Rafael Alun didakwa melakukan tindak pidana pencucian uang (TPPU) oleh Jaksa Penuntut Umum (JPU) Komisi Pemberantasan Korupsi (KPK).

Namun, yang menarik perhatian adalah keterlibatan putranya, Mario Dandy Satriyo, dalam perkara ini.

Dalam persidangan yang digelar pada Rabu, 30 Agustus 2023, JPU KPK mengungkapkan bahwa Mario Dandy Satriyo, putra dari Rafael Alun, terlibat dalam penggunaan uang hasil korupsi untuk membeli mobil mewah.

Jaksa menjelaskan bahwa pada tahun 2020, Rafael Alun membeli sebuah mobil mewah merek Toyota Land Cruiser 200 VX-R 4×4 A/T tahun 2019 senilai Rp 2,1 miliar.

Transaksi ini diduga dilakukan untuk menyembunyikan asal-usul uang tersebut, dan pembelian dilakukan oleh Rafael Alun bersama-sama dengan Mario Dandy Satriyo.

Tuntutan yang sama juga mengarah pada fakta bahwa uang hasil gratifikasi yang diterima oleh Rafael Alun Trisambodo digunakan untuk berbagai transaksi pribadi yang meriah.

Dalam rentang waktu 2011 hingga 2023, Rafael diduga menggunakan uang hasil korupsi untuk membeli beberapa unit mobil mewah, membangun restoran di Yogyakarta yang diberi nama Bilik Kayu, memperoleh sepeda merek Brompton, hingga motor gede (moge) tipe Bonneville Speedmaster merek Triumph.

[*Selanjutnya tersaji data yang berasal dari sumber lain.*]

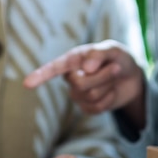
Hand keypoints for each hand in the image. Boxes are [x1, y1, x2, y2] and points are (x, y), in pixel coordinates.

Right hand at [23, 40, 144, 120]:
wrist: (131, 77)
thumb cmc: (118, 58)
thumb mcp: (114, 50)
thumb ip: (99, 54)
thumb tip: (85, 68)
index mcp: (72, 60)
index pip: (53, 68)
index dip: (40, 75)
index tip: (26, 84)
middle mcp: (71, 77)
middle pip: (79, 83)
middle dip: (102, 76)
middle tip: (115, 68)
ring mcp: (78, 94)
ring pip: (90, 95)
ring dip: (108, 85)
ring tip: (113, 77)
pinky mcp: (87, 107)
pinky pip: (96, 108)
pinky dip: (109, 99)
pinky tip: (111, 92)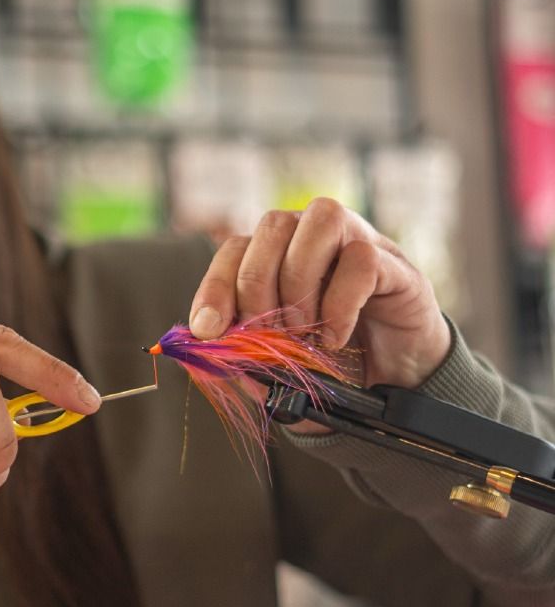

Selain itu, uang tersebut juga digunakan untuk pembelian tanah, pembangunan rumah, apartemen, perhiasan, dan barang-barang merek ternama.

Pasal 3 Undang-Undang Nomor 8 Tahun 2010 tentang Pencegahan dan Pemberantasan Tindak Pidana Pencucian Uang menjadi dasar pidana atas perbuatan Rafael Alun.

Pasal tersebut juga merujuk pada Pasal 55 ayat (1) ke-1 KUHP jo Pasal 64 ayat (1) KUHP.

Selain itu, dalam persidangan yang sama, Rafael juga didakwa menerima gratifikasi senilai Rp 16.644.806.137 bersama dengan istrinya, Ernie Meike Torondek.

Surat dakwaan yang diajukan oleh Jaksa KPK menunjukkan bahwa uang tersebut diterima oleh Rafael Alun dan Ernie Meike Torondek melalui berbagai perusahaan yang mereka dirikan, seperti PT ARME, PT Cubes Consulting, PT Cahaya Kalbar, dan PT Krisna Bali International Cargo.

Selama menduduki jabatan di DJP, keduanya diduga mendirikan perusahaan-perusahaan tersebut untuk memanfaatkan pemeriksaan pajak yang dilakukan terhadap wajib pajak.